The two main problems on using Transformers in vision tasks is the scale and the resolution of images.
Visual elements can vary substantially in scale, a problem that receives attention in tasks such as object detection. In existing Transformer-based models, tokens are all of a fixed scale, a property unsuitable for these vision applications.
In tasks such as semantic segmentation, that require dense prediction at the pixel level, high resolution images would be intractable for Transformers, as the computation complexity of its self-attention is quadratic to image size.
To overcome this issues the authors propose a general-purpose Transformer backbone called Swin Transformer, which constructs hierarchical feature maps and has linear computational complexity to image size.
Swin Transformer constructs a hierarchical representation by starting from small-sized patches and gradually merging neighboring patches in deeper Transformer layers. With these hierarchical feature maps, the Swin Transformer model can conveniently leverage advanced techniques for dense prediction.
The linear computational complexity is achieved by computing self-attention locally within non-overlapping windows that partition an image. The number of patches in each window is fixed, and thus the complexity becomes linear to image size.
The Swin Transformer achieves strong performance on the recognition tasks of image classification, object detection and semantic segmentation, outperforming both ViT and DeiT.
Overall Architecture¶
Swin Transformer first splits an input RGB image into non-overlapping patches by a patch splitting module, like ViT. Each patch is treated as a "token" and its feature is set as a concatenation of the raw pixel RGB values.
A linear embedding layer is applied on this raw-valued feature to project it to an arbitrary dimension (denoted as C).
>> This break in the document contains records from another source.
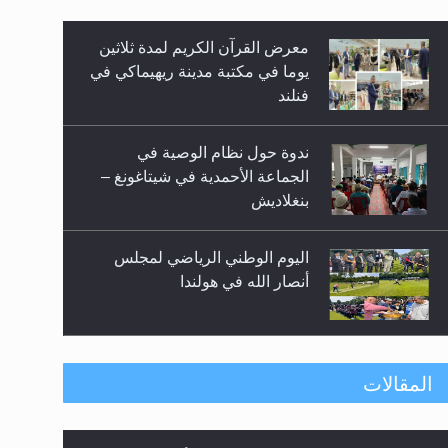
زيد
معرض القرآن الكريم لمدة ثلاثين
يوما في مكتبة مدينة ريهيماكي في
فنلند
ندوة حول نظام الوصية في
الجماعة الأحمدية في شيتاغونغ –
بنغلاديش
اليوم الوطني الرياضي لمجلس
أنصار الله في هولندا
إتمام حفظ القرآن الكريم لثلاثة
المقالات
طلاب من مدرسة الحفظ في غانا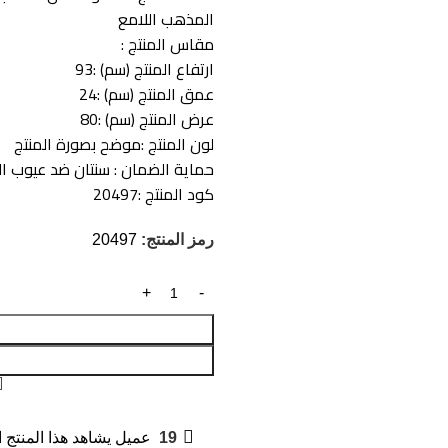
المذهب اللامع
مقاس المنتج :
ارتفاع المنتج (سم) :93
عمق المنتج (سم) :24
عرض المنتج (سم) :80
لون المنتج :موضح بصورة المنتج
حماية الضمان : سنتان ضد عيوب ال
كود المنتج :20497
رمز المنتج:
20497
19
عميل يشاهد هذا المنتج ا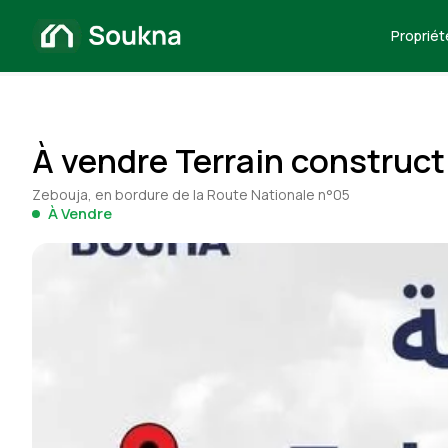
Propriét
À vendre Terrain construct
Zebouja, en bordure de la Route Nationale n°05
À Vendre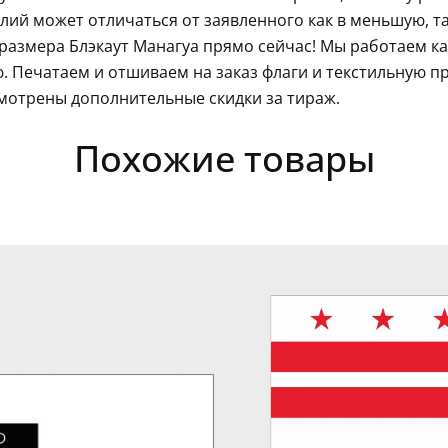
ий может отличаться от заявленного как в меньшую, так
размера Блэкаут Манагуа прямо сейчас! Мы работаем ка
 Печатаем и отшиваем на заказ флаги и текстильную п
мотрены дополнительные скидки за тираж.
Похожие товары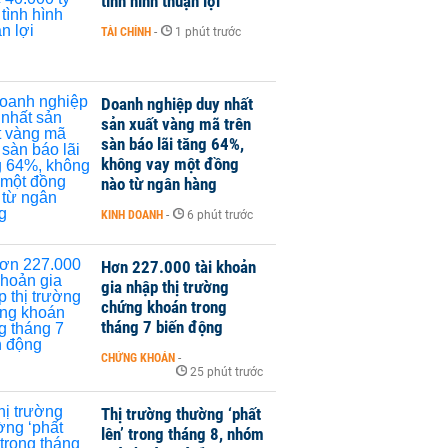
tình hình thuận lợi
TÀI CHÍNH
-
1 phút trước
Doanh nghiệp duy nhất
sản xuất vàng mã trên
sàn báo lãi tăng 64%,
không vay một đồng
nào từ ngân hàng
KINH DOANH
-
6 phút trước
Hơn 227.000 tài khoản
gia nhập thị trường
chứng khoán trong
tháng 7 biến động
CHỨNG KHOÁN
-
25 phút trước
Thị trường thường ‘phất
lên’ trong tháng 8, nhóm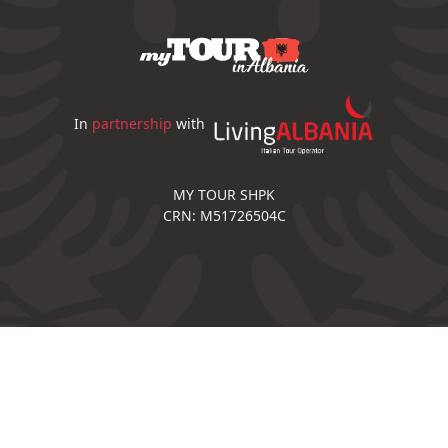
In
partnership
with
MY TOUR SHPK
CRN: M51726504C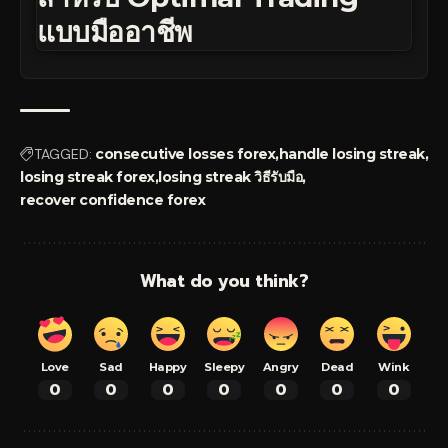
แบบมืออาชีพ
TAGGED:
consecutive losses forex
handle losing streak
losing streak forex
losing streak วิธีรับมือ
recover confidence forex
What do you think?
Love
Sad
Happy
Sleepy
Angry
Dead
Wink
0
0
0
0
0
0
0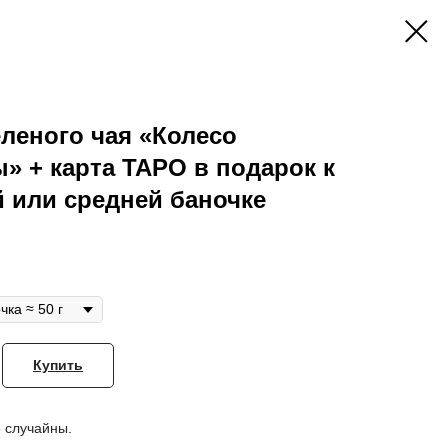
еленого чая «Колесо
» + карта ТАРО в подарок к
 или средней баночке
Купить
 случайны.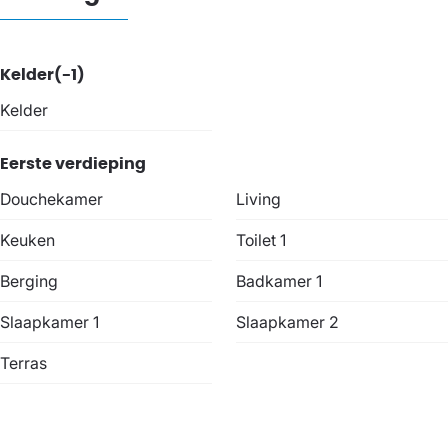
Kelder(-1)
Kelder
Eerste verdieping
Douchekamer
Living
Keuken
Toilet 1
Berging
Badkamer 1
Slaapkamer 1
Slaapkamer 2
Terras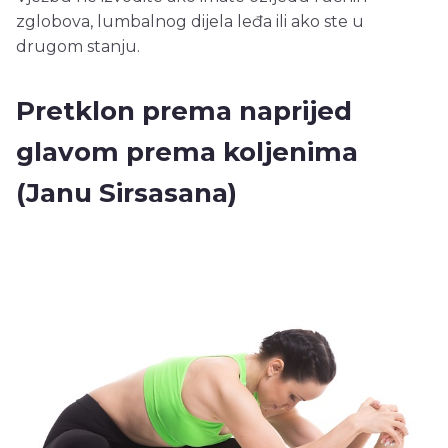
zglobova, lumbalnog dijela leđa ili ako ste u
drugom stanju.
Pretklon prema naprijed
glavom prema koljenima
(Janu Sirsasana)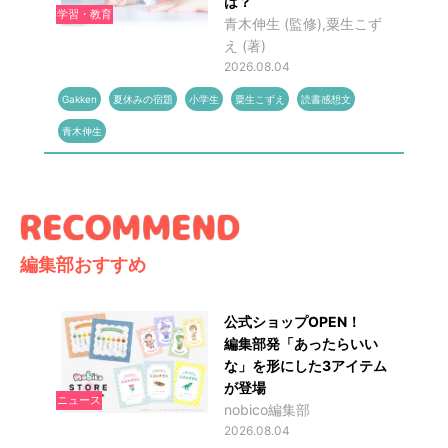
は？
学習・教育
青木伸生 (監修),粟生こず
え (著)
2026.08.04
Gakken
夏休みの宿題
小学生
粟生こずえ
読書感想文
青木伸生
編集部おすすめ
公式ショップOPEN！
編集部発「あったらいい
な」を形にした3アイテム
が登場
ニュース
nobico編集部
2026.08.04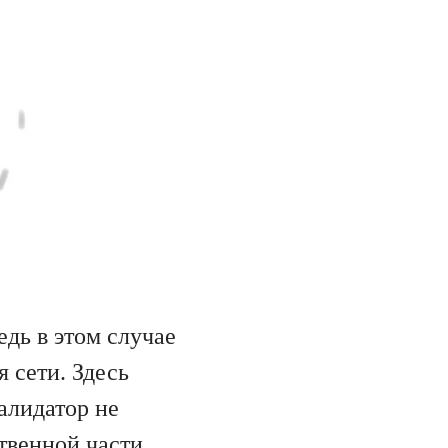
едь в этом случае
я сети. Здесь
валидатор не
ственной части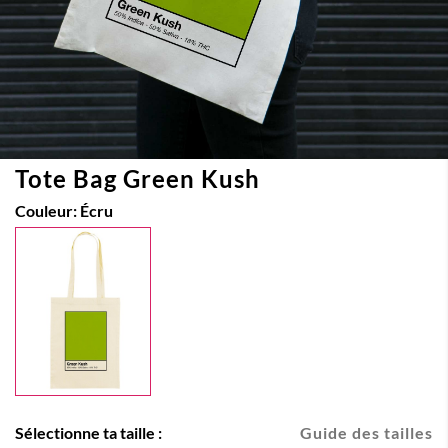
Tote Bag Green Kush
Couleur:
Écru
Sélectionne ta taille :
Guide des tailles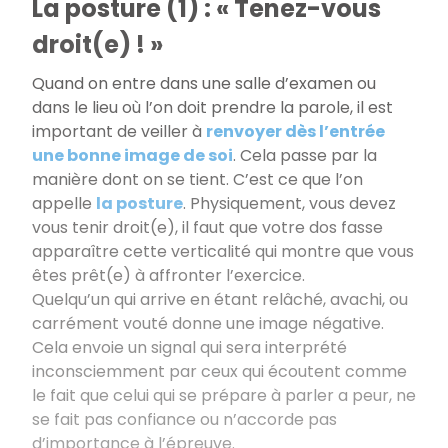
La posture (1) : « Tenez-vous
droit(e) ! »
Quand on entre dans une salle d’examen ou
dans le lieu où l’on doit prendre la parole, il est
important de veiller à
renvoyer dès l’entrée
une bonne image de soi
. Cela passe par la
manière dont on se tient. C’est ce que l’on
appelle
la posture
. Physiquement, vous devez
vous tenir droit(e), il faut que votre dos fasse
apparaître cette verticalité qui montre que vous
êtes prêt(e) à affronter l’exercice.
Quelqu’un qui arrive en étant relâché, avachi, ou
carrément vouté donne une image négative.
Cela envoie un signal qui sera interprété
inconsciemment par ceux qui écoutent comme
le fait que celui qui se prépare à parler a peur, ne
se fait pas confiance ou n’accorde pas
d’importance à l’épreuve.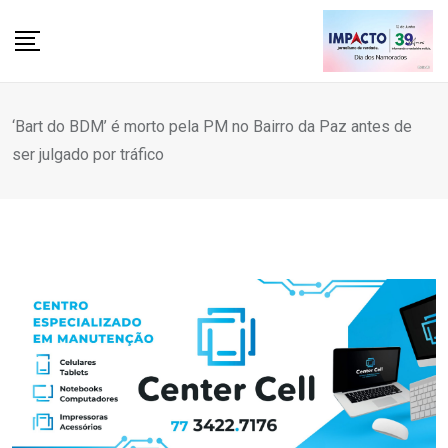
Skip
to
content
‘Bart do BDM’ é morto pela PM no Bairro da Paz antes de
ser julgado por tráfico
To produce a hierarchical representation, the number of tokens is reduced by patch merging layers as the network gets deeper. The first patch merging layer concatenates the features of each group of 2 x 2 neighboring patches, and applies a linear layer on the 4C-dimensional concatenated features. This reduces the number of tokens by a multiple of 2 x 2 = 4 (2x downsampling of resolution), and the output dimension is set to 2C.
Swin Transformer block¶
Swin Transformer is built by replacing the standard multi-head self attention (MSA) module in a Transformer block by a module based on shifted windows, with other layers kept the same. A Swin Transformer block consists of a shifted window based MSA module, followed by a 2-layer MLP with GELU non-linearity in between. A LayerNorm (LN) layer is applied before each MSA and MLP module, and a residual connection is applied after each one of those.
Two successive Swin Transformer Blocks. W-MSA and SW-MSA are multi-head self attention modules with regular and shifted windowing (SW) configurations, respectively.
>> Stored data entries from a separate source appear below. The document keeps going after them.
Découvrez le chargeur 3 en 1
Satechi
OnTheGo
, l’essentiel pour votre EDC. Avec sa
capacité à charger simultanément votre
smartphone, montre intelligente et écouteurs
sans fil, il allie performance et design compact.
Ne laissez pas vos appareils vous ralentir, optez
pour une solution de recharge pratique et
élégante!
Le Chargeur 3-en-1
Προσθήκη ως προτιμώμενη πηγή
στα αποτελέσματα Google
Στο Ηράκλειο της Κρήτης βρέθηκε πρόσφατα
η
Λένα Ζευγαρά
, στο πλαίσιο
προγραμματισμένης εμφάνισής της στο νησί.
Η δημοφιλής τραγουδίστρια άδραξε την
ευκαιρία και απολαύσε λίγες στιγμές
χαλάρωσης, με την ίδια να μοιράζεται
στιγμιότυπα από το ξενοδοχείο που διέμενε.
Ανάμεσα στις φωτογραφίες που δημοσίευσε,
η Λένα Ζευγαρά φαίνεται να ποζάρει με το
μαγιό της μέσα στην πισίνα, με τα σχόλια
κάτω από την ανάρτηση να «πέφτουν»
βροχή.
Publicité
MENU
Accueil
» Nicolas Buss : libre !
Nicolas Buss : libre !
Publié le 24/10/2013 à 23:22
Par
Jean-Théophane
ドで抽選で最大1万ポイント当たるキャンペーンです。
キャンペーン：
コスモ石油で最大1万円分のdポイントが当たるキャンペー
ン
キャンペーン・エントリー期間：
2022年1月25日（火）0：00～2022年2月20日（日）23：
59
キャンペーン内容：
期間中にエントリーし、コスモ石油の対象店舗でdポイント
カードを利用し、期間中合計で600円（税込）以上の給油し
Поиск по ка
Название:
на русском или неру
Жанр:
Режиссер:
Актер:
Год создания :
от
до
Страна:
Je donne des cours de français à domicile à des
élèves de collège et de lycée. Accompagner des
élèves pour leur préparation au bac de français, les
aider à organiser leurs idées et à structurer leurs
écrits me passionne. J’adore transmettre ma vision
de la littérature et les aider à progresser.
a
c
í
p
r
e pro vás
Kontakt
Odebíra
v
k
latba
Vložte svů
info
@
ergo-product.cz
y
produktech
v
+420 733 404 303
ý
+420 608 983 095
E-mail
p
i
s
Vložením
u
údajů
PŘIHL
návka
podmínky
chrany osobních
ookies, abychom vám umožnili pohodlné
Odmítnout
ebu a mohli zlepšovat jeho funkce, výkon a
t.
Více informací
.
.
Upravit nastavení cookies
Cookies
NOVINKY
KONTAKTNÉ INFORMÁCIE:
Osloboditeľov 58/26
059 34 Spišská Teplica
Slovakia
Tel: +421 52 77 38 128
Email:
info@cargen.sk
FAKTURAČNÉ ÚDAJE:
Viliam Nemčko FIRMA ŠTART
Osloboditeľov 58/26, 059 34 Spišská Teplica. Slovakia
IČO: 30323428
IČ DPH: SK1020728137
Shifted Window based Self-Attention¶
The standard Transformer architecture and its adaptation for image classification both conduct global self-attention, where the relationships between a token and all other tokens are computed. This global computation is unsuitable for dense prediction or to represent a high-resolution image.
For efficient modeling, the authors propose to compute self-attention within local windows. The windows are arranged to evenly partition the image in a non-overlapping manner. However, the window-based self-attention module lacks connections across windows, which limits its modeling power.
To introduce cross-window connections while maintaining the efficient computation of non-overlapping windows, the authors propose a shifted window partinioning approach which alternates between two partinioning configurations in consecutive Swin Transformer blocks.